**Extracted text**
------------------------------------------------------------
Liz Ward: Drawings from Unchopping a Tree by W.S. Merwin
When Barbara Ras, Director of Trinity University Press, first approached me about using my artwork to accompany the prose poem Unchopping a Tree by W.S. Merwin, I was both honored and astonished. She of course had no idea that a Merwin poem, clipped from an old New Yorker, had hung on my studio wall like a talisman for years. The project was meant to be.
Barbara and I selected examples of my work to present to Bill Merwin, and happily he approved of the pairing. It was decided that we would focus on my drawings in silverpoint, an old-master technique that I have been using for two decades. My 1995 series of four drawings called Cellular Seasons would set the tone; my task was to create six new works to complement the older ones and to converse, so to speak, with Merwin’s enchanting text.
------------------------------------------------------------
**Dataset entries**
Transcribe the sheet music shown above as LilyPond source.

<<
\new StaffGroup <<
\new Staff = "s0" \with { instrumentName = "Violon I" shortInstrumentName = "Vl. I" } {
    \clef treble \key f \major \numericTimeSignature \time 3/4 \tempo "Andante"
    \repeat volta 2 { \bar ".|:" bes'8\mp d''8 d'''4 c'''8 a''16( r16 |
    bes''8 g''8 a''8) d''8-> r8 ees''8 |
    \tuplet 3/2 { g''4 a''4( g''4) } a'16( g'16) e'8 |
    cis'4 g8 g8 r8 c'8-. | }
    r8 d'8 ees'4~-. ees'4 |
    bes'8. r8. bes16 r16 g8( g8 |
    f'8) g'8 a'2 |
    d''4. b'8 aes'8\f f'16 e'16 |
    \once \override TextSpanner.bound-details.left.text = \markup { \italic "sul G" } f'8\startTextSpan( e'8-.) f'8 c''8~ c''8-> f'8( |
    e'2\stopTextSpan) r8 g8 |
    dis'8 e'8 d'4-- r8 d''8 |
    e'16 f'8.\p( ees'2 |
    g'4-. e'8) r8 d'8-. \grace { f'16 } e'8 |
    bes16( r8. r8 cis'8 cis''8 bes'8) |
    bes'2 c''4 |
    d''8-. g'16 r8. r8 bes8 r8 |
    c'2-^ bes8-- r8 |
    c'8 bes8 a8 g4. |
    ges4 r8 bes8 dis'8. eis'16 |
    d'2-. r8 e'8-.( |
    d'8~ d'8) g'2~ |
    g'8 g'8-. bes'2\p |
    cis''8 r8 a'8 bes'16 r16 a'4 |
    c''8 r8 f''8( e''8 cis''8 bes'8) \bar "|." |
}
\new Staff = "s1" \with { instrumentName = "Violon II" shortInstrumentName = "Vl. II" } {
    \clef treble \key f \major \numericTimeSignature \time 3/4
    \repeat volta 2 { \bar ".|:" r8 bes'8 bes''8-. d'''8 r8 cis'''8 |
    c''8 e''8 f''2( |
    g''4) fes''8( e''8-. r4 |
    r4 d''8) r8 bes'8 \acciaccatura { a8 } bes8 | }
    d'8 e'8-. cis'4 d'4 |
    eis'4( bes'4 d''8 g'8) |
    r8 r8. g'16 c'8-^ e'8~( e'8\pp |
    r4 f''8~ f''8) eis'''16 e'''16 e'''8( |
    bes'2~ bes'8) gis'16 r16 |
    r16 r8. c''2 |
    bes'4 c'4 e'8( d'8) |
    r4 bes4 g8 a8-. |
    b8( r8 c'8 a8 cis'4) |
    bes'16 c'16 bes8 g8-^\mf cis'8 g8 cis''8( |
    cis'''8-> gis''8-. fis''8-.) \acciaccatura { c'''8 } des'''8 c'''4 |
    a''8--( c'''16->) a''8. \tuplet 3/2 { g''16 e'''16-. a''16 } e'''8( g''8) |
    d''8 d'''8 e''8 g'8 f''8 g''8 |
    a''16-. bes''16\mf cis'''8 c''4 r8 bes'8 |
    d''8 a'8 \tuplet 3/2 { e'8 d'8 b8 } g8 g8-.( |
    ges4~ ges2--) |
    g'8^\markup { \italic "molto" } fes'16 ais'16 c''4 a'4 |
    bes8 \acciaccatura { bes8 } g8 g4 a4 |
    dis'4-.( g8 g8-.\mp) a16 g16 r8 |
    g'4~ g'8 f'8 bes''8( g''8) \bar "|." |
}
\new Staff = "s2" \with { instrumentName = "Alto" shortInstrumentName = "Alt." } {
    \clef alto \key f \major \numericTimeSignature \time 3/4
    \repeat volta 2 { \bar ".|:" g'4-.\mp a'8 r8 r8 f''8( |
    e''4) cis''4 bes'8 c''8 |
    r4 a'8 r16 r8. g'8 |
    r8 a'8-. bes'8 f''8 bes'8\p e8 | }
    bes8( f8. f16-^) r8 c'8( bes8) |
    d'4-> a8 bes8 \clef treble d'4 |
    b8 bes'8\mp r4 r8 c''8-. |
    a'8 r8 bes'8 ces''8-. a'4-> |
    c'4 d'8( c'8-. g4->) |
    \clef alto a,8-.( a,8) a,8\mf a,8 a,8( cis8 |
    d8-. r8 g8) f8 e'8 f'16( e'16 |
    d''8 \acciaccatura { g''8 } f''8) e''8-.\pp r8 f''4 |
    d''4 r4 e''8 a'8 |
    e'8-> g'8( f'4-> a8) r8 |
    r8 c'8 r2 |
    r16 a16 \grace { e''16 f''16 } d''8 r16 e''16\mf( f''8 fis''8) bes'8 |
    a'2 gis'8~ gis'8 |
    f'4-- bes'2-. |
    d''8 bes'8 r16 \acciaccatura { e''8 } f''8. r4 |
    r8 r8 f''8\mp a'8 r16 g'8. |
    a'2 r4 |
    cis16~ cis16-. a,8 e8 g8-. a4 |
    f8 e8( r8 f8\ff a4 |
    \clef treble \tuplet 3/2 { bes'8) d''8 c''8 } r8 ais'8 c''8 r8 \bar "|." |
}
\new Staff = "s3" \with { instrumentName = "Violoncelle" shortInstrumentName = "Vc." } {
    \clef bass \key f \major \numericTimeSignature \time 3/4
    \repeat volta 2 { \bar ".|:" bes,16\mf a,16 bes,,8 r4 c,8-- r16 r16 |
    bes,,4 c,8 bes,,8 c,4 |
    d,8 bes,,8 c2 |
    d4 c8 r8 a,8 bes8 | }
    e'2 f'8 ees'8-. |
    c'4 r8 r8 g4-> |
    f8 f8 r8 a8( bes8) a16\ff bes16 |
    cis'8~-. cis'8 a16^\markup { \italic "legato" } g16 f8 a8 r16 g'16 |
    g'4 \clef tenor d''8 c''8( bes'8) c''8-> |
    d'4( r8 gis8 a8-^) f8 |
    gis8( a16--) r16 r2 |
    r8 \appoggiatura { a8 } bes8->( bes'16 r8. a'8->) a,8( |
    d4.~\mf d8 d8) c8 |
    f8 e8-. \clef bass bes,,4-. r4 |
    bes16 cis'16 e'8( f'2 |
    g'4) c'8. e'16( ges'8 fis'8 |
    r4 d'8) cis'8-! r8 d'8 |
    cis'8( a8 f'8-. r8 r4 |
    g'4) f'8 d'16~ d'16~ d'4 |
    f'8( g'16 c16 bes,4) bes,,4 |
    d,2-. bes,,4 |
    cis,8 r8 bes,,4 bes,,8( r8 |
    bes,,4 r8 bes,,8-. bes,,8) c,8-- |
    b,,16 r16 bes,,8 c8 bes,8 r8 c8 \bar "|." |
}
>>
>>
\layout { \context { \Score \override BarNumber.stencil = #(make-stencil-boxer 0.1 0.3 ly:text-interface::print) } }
------------------------------------------------------------
**What you will do**
1: Answer these questions from the text about the Unchopping a Tree drawings:
(a) What position does Barbara Ras hold?
(b) In what technique were the drawings for the project made?
(c) How many new works was the artist to create?
2: Based on the text about the Unchopping a Tree drawings, mark each statement yes or no and quote the words that settle it:
(a) The Merwin poem on the studio wall had been taken from an old New Yorker.
(b) Cellular Seasons was a series of six drawings from 1995.
(c) The artist had been using silverpoint for ten years.
3: Extend the text about the Unchopping a Tree drawings, picking up after its final sentence.

**Solved tasks**
1:
(a) Director of Trinity University Press
(b) Silverpoint
(c) Six

2:
(a) Yes: "clipped from an old New Yorker"
(b) No: "My 1995 series of four drawings called Cellular Seasons"
(c) No: "that I have been using for two decades"

3:
In May 2013, with support from a Brown Foundation Fellowship at the Dora Maar House Artist Residency in Ménerbes, France, I enjoyed a month of focused productivity, enabling me to complete the remaining works. Provence had been an important and inspiring place for Merwin, and it inspired me as well to incorporate aspects of the place into the work I was making, such as ochre pigment mined for centuries in nearby Roussillon, and linen rag paper from an ancient mill in Fontaine de Vaucluse.
All of the silverpoint drawings made in Ménerbes for the book project are included in this exhibition, as well as one of the Cellular Seasons pieces I was fortunate to be able to borrow from a generous collector. Also on view are four watercolors I made in Ménerbes using themes developed in the drawings. Finally, I decided to include an oil painting from 1995 called From Then to Now, which marks my earliest explorations of tree-rings as a source for imagery and speaks to the passages of seasons and years they inscribe.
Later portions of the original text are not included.